The MedVac vacuum splint (Kohlbrat & Bunz Co. Ltd.) and a patient connected to monitors in the magnetic resonance imaging room.
Table 1.
Patients’ Characteristics Based on Whether the Infant Is or Is Not Sedated
Characteristic Group
Swaddling group (n=32) Sedation group (n=47)
Male sex 17 (53.13) 26 (55.32) 0.848
Multipara 17 (53.13) 15 (31.91) 0.059
GA at birth (wk) 29+3±4+1 29+6±5+1 0.439
Corrected GA at MRI (wk) 37+4±2+3 37+6±3+1 0.649
Mean BW at birth (g) 1,188.9±246.4 1,167.4±259.9 0.714
Mean BW at the time of MRI (g) 2,439.7±484.4 2,250.3±548.7 0.119

Values are expressed as number (%) or mean±standard deviation.
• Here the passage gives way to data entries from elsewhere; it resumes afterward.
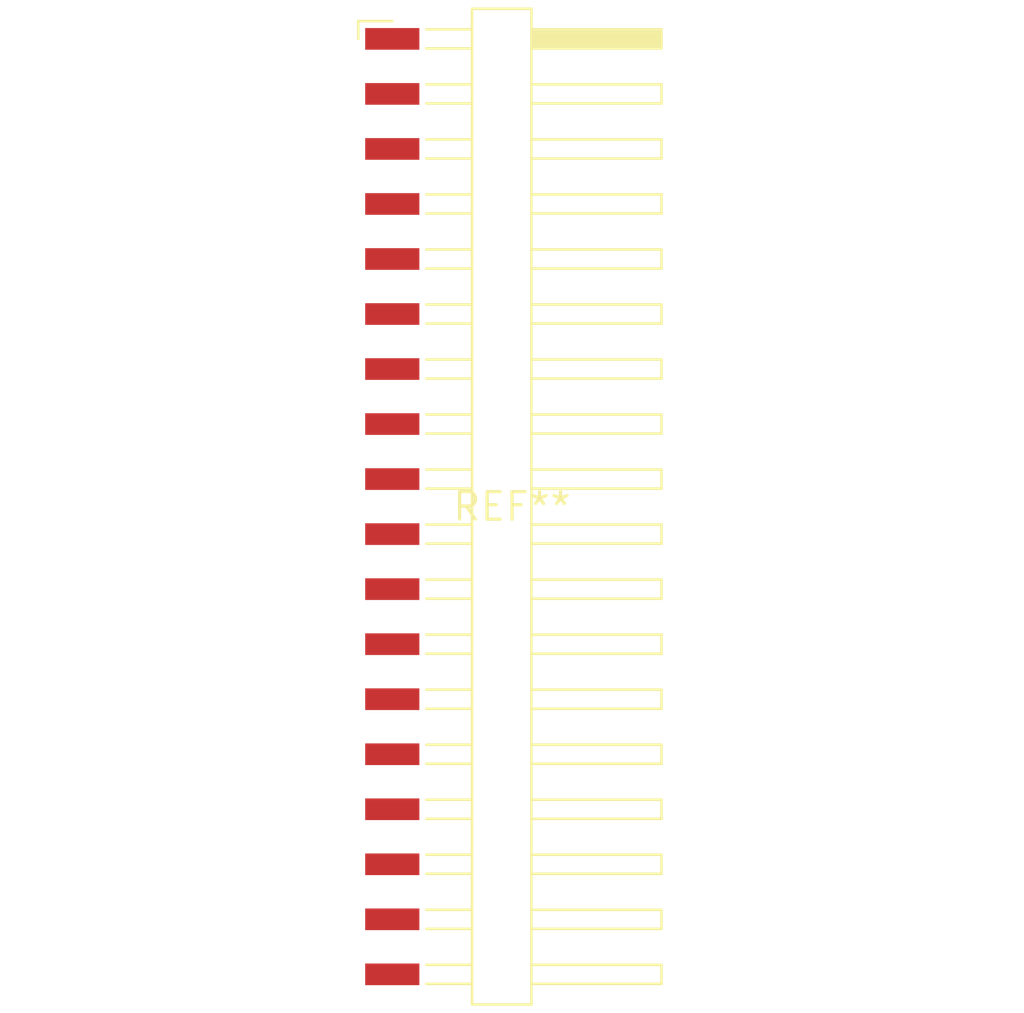
<source format=kicad_pcb>
(kicad_pcb (version 20240108) (generator pcbnew)

  (general
    (thickness 1.6)
  )

  (paper "A4")
  (layers
    (0 "F.Cu" signal)
    (31 "B.Cu" signal)
    (32 "B.Adhes" user "B.Adhesive")
    (33 "F.Adhes" user "F.Adhesive")
    (34 "B.Paste" user)
    (35 "F.Paste" user)
    (36 "B.SilkS" user "B.Silkscreen")
    (37 "F.SilkS" user "F.Silkscreen")
    (38 "B.Mask" user)
    (39 "F.Mask" user)
    (40 "Dwgs.User" user "User.Drawings")
    (41 "Cmts.User" user "User.Comments")
    (42 "Eco1.User" user "User.Eco1")
    (43 "Eco2.User" user "User.Eco2")
    (44 "Edge.Cuts" user)
    (45 "Margin" user)
    (46 "B.CrtYd" user "B.Courtyard")
    (47 "F.CrtYd" user "F.Courtyard")
    (48 "B.Fab" user)
    (49 "F.Fab" user)
    (50 "User.1" user)
    (51 "User.2" user)
    (52 "User.3" user)
    (53 "User.4" user)
    (54 "User.5" user)
    (55 "User.6" user)
    (56 "User.7" user)
    (57 "User.8" user)
    (58 "User.9" user)
  )

  (setup
    (pad_to_mask_clearance 0)
    (pcbplotparams
      (layerselection 0x00010fc_ffffffff)
      (plot_on_all_layers_selection 0x0000000_00000000)
      (disableapertmacros false)
      (usegerberextensions false)
      (usegerberattributes false)
      (usegerberadvancedattributes false)
      (creategerberjobfile false)
      (dashed_line_dash_ratio 12.000000)
      (dashed_line_gap_ratio 3.000000)
      (svgprecision 4)
      (plotframeref false)
      (viasonmask false)
      (mode 1)
      (useauxorigin false)
      (hpglpennumber 1)
      (hpglpenspeed 20)
      (hpglpendiameter 15.000000)
      (dxfpolygonmode false)
      (dxfimperialunits false)
      (dxfusepcbnewfont false)
      (psnegative false)
      (psa4output false)
      (plotreference false)
      (plotvalue false)
      (plotinvisibletext false)
      (sketchpadsonfab false)
      (subtractmaskfromsilk false)
      (outputformat 1)
      (mirror false)
      (drillshape 1)
      (scaleselection 1)
      (outputdirectory "")
    )
  )

  (net 0 "")

  (footprint "Harwin_M20-89018xx_1x18_P2.54mm_Horizontal" (layer "F.Cu") (at 0 0))

)

</source>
Abbreviations: GA, gestational age; MRI, magnetic resonance imaging; BW, birth weight.

Table 2.
Comorbidities Associated with Adverse Events at the Time of Magnetic Resonance Imaging
Variable Swaddling group (n=32) Sedation group(n=47) P-value
Morbidity associated with CPS 17 (53.13) 30 (63.83) 0.723
BPD 6 (18.75) 11 (23.40) 0.621
CHD 1 (3.13) 3 (6.38) 0.517
Oxygen dependency 1 (3.13) 4 (8.51) 0.334
Symptomatic PDA 9 (28.13) 12 (25.53) 0.798
Morbidity associated with CNS 13 (40.63) 14 (29.79) 0.217
Cerebral malformation 3 (9.38) 5 (10.64) 0.855
ICH 8 (25.00) 4 (8.51) 0.045
IVH (grade III or higher) 1 (3.13) 2 (4.26) 0.796
PVL 1 (3.13) 3 (6.38) 0.517

Values are expressed as number (%).

Abbreviations: CPS, cardiopulmonary system; BPD, bronchopulmonary dysplasia; CHD, congenital heart disease; PDA, patent ductus arteriosus; CNS, central nervous system; ICH, intracranial hemorrhage; IVH, intraventricular hemorrhage; PVL, periventricular leukomalacia.

Table 3.
Magnetic Resonance Imaging Outcome and Cardiopulmonary Adverse Events Associated with the Imaging Process
Variable Swaddling group (n=32) Sedation group (n=47) P-value
MRI outcome
MRI failure rate (%) 12.5 (n=4) 4.3 (n=2) 0.174
MRI scan time (min) 76.5±20.3 61.5±13.6 0.001
MRI to feeding time (min) 57.9±48.2 74.0±70.2 0.233
Adverse event
During MRI 1 (3.13) 9 (19.15) 0.035
Decreased oxygen saturation 1 (3.13) 2 (4.26) 0.796
Change in heart rate 0 7 (14.89) 0.022
Pre-arrest status 0 0 -
Within 24 hours after MRI 0 7 (14.89) 0.022
Decreased oxygen saturation 0 6 (12.77) 0.036
Change in heart rate 0 0 -
Pre-arrest status 0 1 (2.13) 0.406
Total 1 (3.13) 16 (34.04) 0.002

Values are expressed as mean±standard deviation or number (%).

Abbreviation: MRI, magnetic resonance imaging.